**WHAT TO DO**
a - Reproduce the passage of the article on the FCA and regulatory reporting technology starting with "Every year the" and going on through "and more efficient.".
b - Carry on the article about the FCA's use of technology for regulatory reporting from the point where it ends.
== EXTRACT ==
The Financial Conduct Authority is looking into using technology to make it easier for firms to meet their regulatory reporting requirements.
It has acknowledged that the collective demand on firms from reporting regulatory data to the FCA is "significant" and wants to find ways of using technology to alleviate this burden as well as improve the quality of data it receives.
Every year the FCA receives more than 500,000 scheduled regulatory reports from firms, as well as additional ad hoc reports.
In November the FCA and the Bank of England held a two-week TechSprint event to find out how technology can make the current system of regulatory reporting more accurate, efficient and consistent.
Christopher Woolard, the FCA's executive director of strategy and competition, said: "Technology is a powerful shaper of financial regulation, able to make compliance simpler and more efficient.
"Our TechSprints bring people from across the financial services world together to share their collective knowledge to solve common problems.
"We look forward to working with industry participants in the coming months to drive these ideas forward."
===
== DATASET EXTRACT ==
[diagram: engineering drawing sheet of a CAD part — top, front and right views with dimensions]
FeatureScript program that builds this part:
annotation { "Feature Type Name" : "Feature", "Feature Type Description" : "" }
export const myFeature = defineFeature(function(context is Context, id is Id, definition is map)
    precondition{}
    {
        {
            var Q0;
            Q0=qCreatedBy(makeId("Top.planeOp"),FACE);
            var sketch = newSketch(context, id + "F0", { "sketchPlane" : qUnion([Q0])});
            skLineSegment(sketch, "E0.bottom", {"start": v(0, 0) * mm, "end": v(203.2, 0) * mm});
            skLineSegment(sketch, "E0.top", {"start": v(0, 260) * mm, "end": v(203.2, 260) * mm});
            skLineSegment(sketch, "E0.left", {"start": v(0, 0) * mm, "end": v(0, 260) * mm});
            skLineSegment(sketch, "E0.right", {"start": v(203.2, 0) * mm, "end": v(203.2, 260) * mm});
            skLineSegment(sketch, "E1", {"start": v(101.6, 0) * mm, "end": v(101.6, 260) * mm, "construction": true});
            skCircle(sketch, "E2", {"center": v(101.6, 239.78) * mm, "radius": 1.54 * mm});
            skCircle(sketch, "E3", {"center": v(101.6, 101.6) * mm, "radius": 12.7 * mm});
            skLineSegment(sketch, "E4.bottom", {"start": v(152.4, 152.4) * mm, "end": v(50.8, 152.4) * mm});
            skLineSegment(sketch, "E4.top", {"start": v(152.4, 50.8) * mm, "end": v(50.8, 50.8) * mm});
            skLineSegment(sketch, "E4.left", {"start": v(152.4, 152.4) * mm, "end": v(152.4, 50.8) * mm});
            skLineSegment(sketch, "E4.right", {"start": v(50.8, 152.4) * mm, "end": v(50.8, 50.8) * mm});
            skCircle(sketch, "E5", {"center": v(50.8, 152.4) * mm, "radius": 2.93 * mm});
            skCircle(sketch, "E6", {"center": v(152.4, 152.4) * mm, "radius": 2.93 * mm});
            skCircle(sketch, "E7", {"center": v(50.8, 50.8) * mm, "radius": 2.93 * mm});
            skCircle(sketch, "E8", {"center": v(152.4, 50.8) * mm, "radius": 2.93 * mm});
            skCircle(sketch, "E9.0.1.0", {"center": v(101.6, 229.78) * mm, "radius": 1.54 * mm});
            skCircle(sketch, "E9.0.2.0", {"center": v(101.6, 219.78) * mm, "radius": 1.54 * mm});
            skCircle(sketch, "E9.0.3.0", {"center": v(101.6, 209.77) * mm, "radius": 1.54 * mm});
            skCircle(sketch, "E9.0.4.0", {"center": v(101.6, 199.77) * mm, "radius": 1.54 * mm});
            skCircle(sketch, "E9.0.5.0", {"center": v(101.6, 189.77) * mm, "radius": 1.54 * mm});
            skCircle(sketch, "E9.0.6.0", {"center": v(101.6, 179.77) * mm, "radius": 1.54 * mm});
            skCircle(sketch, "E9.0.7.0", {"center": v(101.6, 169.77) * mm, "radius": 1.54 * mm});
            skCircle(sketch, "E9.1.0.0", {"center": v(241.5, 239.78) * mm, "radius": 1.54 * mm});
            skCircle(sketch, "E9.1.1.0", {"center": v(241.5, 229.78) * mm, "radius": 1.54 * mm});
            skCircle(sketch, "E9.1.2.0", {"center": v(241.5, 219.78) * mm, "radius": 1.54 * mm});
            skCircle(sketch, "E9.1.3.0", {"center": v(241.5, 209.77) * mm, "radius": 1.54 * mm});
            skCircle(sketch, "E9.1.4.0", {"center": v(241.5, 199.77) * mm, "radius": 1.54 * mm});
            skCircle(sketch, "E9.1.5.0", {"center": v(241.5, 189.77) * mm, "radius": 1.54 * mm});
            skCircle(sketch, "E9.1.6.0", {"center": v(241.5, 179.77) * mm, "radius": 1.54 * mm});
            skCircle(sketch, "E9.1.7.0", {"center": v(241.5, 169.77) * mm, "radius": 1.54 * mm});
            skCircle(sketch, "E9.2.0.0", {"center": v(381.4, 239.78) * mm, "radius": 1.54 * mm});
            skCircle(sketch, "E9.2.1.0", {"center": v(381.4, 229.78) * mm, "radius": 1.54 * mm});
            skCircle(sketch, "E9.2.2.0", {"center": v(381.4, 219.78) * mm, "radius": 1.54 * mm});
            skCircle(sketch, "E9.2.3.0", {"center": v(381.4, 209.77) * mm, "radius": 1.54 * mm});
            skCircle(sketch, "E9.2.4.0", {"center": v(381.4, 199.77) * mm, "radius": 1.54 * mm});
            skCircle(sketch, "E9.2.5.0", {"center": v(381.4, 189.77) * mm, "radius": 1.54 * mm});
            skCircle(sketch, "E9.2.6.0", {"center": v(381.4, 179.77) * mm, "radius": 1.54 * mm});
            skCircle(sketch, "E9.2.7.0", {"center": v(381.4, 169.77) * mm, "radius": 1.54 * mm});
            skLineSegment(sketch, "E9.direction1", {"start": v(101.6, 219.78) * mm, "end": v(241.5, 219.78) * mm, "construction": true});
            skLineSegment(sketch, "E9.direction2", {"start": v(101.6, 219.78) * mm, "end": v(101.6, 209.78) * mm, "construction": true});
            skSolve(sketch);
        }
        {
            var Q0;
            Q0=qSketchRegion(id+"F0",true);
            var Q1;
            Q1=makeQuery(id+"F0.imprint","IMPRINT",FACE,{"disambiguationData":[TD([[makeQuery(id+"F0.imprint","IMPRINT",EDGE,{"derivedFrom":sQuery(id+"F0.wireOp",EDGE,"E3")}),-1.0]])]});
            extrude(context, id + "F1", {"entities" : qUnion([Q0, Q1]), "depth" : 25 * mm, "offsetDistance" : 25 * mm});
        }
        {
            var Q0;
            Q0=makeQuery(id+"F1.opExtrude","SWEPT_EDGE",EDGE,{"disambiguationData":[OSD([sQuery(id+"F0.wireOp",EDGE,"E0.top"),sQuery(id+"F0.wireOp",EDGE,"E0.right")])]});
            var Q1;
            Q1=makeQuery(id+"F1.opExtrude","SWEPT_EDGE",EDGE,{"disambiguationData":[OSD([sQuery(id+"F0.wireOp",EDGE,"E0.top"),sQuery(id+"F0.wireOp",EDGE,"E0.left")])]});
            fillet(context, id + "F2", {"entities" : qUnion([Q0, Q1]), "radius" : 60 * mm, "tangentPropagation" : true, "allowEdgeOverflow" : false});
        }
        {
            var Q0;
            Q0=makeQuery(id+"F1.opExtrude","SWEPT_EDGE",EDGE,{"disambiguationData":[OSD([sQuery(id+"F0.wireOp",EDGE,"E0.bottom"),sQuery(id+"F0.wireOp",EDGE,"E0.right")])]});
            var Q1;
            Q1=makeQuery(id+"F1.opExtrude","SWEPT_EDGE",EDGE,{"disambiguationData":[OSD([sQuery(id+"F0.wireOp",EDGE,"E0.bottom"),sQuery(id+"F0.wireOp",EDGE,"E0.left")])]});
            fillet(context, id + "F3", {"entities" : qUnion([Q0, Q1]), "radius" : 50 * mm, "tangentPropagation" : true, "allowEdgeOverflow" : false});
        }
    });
===
**RESULTS BY TASK**
a -
Every year the FCA receives more than 500,000 scheduled regulatory reports from firms, as well as additional ad hoc reports.
In November the FCA and the Bank of England held a two-week TechSprint event to find out how technology can make the current system of regulatory reporting more accurate, efficient and consistent.
Christopher Woolard, the FCA's executive director of strategy and competition, said: "Technology is a powerful shaper of financial regulation, able to make compliance simpler and more efficient.

b -
At the TechSprint event, participants developed a 'proof of concept', which could make regulatory reporting requirements machine-readable and executable.
This means firms could map the reporting requirements directly to the data they hold, creating the potential for automated, straight-through processing of regulatory returns.
The Call for Input outlines how this proof of concept was developed and asks for views on how the FCA can improve this process.
The paper also seeks feedback on some of the broader issues surrounding the role technology can play in regulatory reporting.
All regulated firms submit data to the FCA based on their financial activities.
The data is used in the FCA's supervision work and to monitor markets and detect financial crime.
The call for input will close on 20 June.
The FCA will publish a feedback statement summarising the views received and the proposed next steps in the summer.
Guy Kirkwood, chief evangelist at robotics expert UiPath, said: "Robotic process automation is already having a huge impact on the way that financial institutions meet regulatory requirements.
"These organisations have large teams dedicated to complying with a raft of regulations, much of which involves analysing large amount of data from various business lines and systems.
"The growth of robotics is helping to automate manual tasks and provide higher levels of accuracy and enhanced productivity."